Le domaine des Chartreux.
C'est Stéphen Liégeard, fils unique de Jean-Baptiste, qui donna au domaine sa forme définitive. Il acheta en 1879 au neveu et filleul de Mme Henriette Darcy, femme du célèbre hydraulicien, morte en 1875, les deux parcelles du Crais-devant et du Crais-derrier, situées au sud et à l'est de la propriété, et qui en doublaient la surface.
Ces parcelles ont une longue histoire. Elles faisaient partie d'une donation (1387) du Duc de Bourgogne Philippe le Hardi aux moines de la Chartreuse de Champmol qu'il avait fondée quelques années auparavant. Il voulait ainsi assurer aux moines des moyens honorables de subsistance. Il leur étaient accordés "les dismes des vins" et l'exercice de "toute justice haulte moyenne et basse (c'est à dire droit de vie et de mort) attaché à ces terres, partie d'une seigneurie ancienne.
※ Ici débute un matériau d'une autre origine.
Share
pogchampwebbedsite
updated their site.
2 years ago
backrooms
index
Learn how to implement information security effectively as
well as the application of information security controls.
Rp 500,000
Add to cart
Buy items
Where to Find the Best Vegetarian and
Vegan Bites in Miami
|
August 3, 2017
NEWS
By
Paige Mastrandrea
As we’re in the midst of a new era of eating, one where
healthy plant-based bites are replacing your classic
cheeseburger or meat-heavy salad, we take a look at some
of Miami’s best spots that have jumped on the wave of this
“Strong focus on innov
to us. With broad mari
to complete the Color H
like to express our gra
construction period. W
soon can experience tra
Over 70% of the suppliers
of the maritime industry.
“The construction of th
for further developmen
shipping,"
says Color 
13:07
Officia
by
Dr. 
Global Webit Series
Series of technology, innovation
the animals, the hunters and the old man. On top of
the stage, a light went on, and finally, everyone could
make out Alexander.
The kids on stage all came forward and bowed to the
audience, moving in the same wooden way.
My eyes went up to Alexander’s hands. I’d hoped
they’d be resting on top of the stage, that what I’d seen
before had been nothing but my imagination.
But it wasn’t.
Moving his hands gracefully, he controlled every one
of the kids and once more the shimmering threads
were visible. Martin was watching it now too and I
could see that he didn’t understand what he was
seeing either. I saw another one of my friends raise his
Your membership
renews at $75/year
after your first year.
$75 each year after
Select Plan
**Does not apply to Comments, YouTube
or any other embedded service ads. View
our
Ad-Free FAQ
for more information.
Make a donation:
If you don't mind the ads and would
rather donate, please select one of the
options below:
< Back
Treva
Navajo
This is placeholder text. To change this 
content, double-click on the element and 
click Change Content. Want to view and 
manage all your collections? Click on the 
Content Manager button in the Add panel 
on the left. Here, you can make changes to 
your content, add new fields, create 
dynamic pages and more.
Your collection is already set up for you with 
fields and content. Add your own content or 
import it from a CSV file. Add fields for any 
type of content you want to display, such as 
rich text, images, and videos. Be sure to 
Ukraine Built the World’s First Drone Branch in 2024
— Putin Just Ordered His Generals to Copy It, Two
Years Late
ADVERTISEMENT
On y avait construit "une haulte maison de muraille de pierre et à cranaulx". A date ancienne sans doute les Chartreux la transformèrent ou la reconstruisirent. Ils avaient besoin de vastes bâtiments d'exploitation et d'un lieu de repos pour les religieux malades. Les bâtiments remaniés par les moines subsistaient à l'époque où Stéphen Liégeard en fit l'acquisition. C'était un ensemble imposant : deux corps de logis disposés en équerre, avec étage, chambres à coucher, cave, cuverie, remises, magasins, chapelle. Stéphen Liégeard l'occupa de 1882 à 1898. Notons que Mme Henriette Darcy avait déjà transformé ce domaine d'exploitation viticole en propriété d'agrément avec un jardin anglais et une grande pelouse..Quant aux bâtiments, ils furent détruits sur ordre de Stéphen Liégeard après la construction du Château.
La constitution du domaine de Brochon est donc le fruit d'une fascinante continuité de désirs,de préoccupations, de pensées et de pratiques. Au-delà de la volonté de faire fructifier leur fortune par l'accroissement de leurs propriétés foncières, il y a chez ces trois hommes un véritable goût pour les choses de la terre. Jean-Baptiste Liégeard fut président de la Société d'Horticulture de la Côte d'Or, et Stéphen, tant comme sous-préfet que comme député, fut un connaisseur reconnu des problèmes agricoles.